→ **PARTS OF THE EXERCISE**
**a.** Answer these about the PostgreSQL message:
(i) Which PostgreSQL version and which orafce version does the old version of the database use?
(ii) What search_path value does the show command return?
(iii) On what date and at what time did Tom Lane write?
**b.** Transcribe word for word everything in the PostgreSQL message from "When I put the" down to "and orafce 3.15).".

When I put the oracle schema in the search_path behind the pg_catalog schema,
even if I don't make any changes to the to_date(text) functions of the public schema,
the application behaves the same as the old version of the database(PostgreSQL 12.10 and orafce 3.15).
Can I understand that when the pg_catalog schema is in front of the oracle schema,
the date type that does not specify the schema in all functions takes the date type
of pg_catalog.date first, so setting the search_path as below is also a solution.
postgres=# show search_path;
search_path
-------------------------------------
"$user", public, pg_catalog, oracle
At 2023-04-27 22:11:22, "Tom Lane" <tgl(at)sss(dot)pgh(dot)pa(dot)us> wrote:
>gzh <gzhcoder(at)126(dot)com> writes:
>> I did the following two tests and found that the return value of pg_catalog.date and oracle.date are inconsistent.
>
>Yeah ... that's pretty much the point. Oracle uses the name "date"

→ **PROVIDED INFORMATION**
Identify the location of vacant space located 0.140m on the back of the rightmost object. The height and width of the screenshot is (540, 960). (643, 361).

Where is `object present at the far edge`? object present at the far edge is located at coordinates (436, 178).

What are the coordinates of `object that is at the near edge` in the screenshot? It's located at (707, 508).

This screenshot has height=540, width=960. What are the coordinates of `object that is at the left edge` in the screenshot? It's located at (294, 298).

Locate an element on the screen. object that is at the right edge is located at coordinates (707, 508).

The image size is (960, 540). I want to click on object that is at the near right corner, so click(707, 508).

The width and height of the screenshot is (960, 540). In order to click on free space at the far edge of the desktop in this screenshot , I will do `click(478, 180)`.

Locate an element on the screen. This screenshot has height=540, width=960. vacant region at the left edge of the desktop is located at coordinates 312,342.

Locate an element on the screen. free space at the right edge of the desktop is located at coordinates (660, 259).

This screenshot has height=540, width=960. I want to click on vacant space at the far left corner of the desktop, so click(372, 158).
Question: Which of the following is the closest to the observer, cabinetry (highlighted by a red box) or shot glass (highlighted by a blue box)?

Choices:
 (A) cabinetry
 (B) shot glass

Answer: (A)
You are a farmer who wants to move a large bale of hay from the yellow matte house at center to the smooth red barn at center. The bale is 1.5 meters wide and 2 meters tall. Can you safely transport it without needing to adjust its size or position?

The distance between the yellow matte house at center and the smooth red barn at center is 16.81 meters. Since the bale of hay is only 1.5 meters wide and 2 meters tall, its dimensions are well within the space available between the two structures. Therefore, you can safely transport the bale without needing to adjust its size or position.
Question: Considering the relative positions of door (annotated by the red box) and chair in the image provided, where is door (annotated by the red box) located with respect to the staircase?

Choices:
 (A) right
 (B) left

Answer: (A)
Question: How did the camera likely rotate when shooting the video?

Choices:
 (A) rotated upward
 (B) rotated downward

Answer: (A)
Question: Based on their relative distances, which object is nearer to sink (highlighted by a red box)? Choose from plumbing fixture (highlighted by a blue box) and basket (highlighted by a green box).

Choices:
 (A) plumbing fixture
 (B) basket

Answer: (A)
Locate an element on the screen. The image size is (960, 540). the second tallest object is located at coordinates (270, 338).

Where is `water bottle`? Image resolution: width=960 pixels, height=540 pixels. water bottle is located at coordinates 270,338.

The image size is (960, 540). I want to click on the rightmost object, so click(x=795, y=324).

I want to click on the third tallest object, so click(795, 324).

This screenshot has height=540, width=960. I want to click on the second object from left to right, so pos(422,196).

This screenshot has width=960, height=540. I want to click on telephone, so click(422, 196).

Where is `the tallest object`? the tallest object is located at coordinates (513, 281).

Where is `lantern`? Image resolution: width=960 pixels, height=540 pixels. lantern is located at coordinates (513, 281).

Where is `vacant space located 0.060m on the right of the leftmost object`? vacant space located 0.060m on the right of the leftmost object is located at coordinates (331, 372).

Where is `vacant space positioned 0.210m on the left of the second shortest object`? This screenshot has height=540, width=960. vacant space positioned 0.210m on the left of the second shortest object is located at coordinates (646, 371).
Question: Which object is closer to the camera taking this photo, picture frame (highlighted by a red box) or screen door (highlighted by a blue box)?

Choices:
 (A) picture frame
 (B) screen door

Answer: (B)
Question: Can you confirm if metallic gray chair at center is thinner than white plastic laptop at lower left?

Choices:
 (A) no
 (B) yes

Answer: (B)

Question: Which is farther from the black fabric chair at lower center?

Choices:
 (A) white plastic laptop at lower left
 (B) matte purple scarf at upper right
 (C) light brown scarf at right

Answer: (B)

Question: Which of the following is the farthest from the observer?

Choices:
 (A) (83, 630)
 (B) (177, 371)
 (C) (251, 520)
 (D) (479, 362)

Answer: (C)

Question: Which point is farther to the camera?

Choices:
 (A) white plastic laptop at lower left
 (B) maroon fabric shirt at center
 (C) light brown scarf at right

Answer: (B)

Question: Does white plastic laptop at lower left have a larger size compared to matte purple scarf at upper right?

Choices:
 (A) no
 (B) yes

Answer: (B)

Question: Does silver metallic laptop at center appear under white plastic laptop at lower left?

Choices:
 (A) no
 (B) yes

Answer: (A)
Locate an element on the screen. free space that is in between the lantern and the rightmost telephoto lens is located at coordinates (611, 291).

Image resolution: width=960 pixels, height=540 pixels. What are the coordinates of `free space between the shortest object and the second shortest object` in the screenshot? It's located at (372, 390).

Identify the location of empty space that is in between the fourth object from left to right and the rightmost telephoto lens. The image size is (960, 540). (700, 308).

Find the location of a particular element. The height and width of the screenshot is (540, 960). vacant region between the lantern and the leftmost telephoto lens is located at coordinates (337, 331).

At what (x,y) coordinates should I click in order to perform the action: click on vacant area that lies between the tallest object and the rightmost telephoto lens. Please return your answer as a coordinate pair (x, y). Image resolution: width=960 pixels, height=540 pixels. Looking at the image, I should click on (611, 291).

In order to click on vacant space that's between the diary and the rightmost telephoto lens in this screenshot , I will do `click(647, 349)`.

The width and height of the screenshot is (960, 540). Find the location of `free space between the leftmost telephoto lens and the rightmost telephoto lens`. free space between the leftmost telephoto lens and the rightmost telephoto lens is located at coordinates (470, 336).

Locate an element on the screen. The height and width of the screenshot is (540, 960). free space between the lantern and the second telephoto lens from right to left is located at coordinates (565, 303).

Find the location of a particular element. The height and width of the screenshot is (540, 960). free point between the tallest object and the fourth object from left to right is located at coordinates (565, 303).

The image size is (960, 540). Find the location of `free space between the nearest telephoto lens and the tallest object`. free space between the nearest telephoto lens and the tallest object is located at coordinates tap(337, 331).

→ **SOLUTIONS IN ORDER**
**a.**
(i) PostgreSQL 12.10 and orafce 3.15.
(ii) "$user", public, pg_catalog, oracle
(iii) 2023-04-27, at 22:11:22.

**b.**
When I put the oracle schema in the search_path behind the pg_catalog schema,
even if I don't make any changes to the to_date(text) functions of the public schema,
the application behaves the same as the old version of the database(PostgreSQL 12.10 and orafce 3.15).